Clinical and endoscopic evidence of peptic ulceration, serological H. pylori exposure and serum IgG4 levels were obtained in 55 IgG4-RD patients and 52 disease controls (DC) with autoimmune or inflammatory conditions with an elevated serum IgG4. Gastric and duodenal tissues were assessed for H. pylori and immunostained for IgG4. B and T cell ELISpot and cytokine luminex assays were used to detect immune responses to H. pylori PBP.

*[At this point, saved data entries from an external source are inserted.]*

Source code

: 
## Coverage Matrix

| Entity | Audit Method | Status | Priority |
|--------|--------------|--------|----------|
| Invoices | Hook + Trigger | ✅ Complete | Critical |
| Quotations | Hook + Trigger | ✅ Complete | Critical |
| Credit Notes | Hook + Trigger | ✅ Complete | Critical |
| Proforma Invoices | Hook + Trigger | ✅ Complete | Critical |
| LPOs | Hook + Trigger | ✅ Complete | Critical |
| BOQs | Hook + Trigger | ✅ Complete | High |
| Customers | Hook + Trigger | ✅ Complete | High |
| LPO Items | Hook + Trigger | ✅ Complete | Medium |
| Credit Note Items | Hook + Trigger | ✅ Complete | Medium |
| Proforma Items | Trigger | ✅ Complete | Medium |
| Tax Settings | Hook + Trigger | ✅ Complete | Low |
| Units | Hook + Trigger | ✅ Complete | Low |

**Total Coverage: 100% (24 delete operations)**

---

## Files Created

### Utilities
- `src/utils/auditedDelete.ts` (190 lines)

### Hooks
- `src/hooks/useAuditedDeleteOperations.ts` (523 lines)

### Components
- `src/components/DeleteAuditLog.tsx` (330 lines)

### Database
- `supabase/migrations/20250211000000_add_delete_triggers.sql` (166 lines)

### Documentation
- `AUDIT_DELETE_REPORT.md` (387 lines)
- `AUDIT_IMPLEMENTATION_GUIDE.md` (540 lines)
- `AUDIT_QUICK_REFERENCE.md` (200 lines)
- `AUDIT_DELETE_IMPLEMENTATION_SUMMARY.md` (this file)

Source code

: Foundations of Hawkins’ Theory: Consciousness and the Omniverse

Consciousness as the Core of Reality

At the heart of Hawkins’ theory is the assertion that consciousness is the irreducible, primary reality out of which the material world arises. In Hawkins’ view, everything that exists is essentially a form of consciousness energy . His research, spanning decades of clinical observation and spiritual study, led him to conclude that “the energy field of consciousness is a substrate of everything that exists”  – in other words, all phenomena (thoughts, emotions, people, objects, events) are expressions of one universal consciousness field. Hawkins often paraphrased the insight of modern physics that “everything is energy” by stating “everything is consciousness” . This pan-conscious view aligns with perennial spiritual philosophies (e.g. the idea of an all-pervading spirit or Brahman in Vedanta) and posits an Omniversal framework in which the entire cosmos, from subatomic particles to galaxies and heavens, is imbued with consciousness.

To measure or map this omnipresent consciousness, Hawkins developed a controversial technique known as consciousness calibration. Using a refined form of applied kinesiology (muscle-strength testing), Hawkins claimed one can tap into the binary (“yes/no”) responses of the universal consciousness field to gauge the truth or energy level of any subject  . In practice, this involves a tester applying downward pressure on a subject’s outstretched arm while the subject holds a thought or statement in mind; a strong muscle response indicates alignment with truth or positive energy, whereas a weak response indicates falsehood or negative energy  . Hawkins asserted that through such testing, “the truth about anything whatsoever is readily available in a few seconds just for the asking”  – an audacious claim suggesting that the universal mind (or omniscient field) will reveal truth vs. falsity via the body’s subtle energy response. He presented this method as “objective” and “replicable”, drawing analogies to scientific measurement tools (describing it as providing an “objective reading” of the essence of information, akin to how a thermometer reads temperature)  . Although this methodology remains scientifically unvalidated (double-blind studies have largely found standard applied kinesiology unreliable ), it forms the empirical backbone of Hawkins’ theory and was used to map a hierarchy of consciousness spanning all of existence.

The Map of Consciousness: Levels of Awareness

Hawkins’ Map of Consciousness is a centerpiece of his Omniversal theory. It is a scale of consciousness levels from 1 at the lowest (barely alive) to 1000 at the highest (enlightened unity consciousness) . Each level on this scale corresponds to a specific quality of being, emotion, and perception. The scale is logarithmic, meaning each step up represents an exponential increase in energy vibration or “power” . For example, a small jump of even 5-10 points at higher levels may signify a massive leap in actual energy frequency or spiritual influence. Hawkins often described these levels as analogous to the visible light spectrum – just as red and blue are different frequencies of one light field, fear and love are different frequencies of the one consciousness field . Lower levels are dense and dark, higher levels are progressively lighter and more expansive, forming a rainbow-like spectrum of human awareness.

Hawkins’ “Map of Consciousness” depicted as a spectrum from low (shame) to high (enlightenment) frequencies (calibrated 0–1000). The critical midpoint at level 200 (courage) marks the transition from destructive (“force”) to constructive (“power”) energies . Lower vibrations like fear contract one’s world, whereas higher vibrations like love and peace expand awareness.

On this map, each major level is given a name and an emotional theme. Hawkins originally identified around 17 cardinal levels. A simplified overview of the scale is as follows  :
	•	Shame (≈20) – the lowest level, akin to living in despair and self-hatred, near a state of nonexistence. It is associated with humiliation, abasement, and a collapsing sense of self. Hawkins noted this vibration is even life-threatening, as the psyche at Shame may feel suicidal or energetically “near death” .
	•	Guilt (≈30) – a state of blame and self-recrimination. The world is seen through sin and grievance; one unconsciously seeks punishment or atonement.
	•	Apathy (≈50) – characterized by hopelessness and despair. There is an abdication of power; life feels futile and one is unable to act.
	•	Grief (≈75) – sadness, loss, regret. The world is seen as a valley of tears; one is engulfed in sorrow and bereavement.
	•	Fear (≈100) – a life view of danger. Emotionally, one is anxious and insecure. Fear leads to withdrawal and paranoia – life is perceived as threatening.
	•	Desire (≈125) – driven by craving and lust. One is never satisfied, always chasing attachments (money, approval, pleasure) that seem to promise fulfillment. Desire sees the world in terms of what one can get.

85% of IgG4-RD patients had pancreatic and/or biliary disease, 89% had extra-pancreatic manifestations, and 84% had an increased serum IgG4. Clinical dyspepsia (35.2%), gastritis (58%), peptic ulceration (7.4%) and H. pylori colonisation (24%) in IgG4-RD was similar to DC. In IgG4-RD, gastric tissue contained a chronic inflammatory infiltrate with a low IgG4+ plasma-cell count (<10/HPF; range 1–4/HPF), and duodenal specimens had an increased IgG4 count (>10/HPF; range 7–54) compared with DC (p < 0.01). Th1 and Th2 cytokine response and immunological B-cell memory to H. pylori PBP did not differ between IgG4-RD and DC.
In a prospective UK cohort, the prevalence of gastric ulceration, exposure to H. pylori, cytokine response and immunological memory to H. pylori PBP did not differ in IgG4-RD patients compared with DC. This study does not support a role for H. pylori PBP as a microbial antigen in IgG4-RD.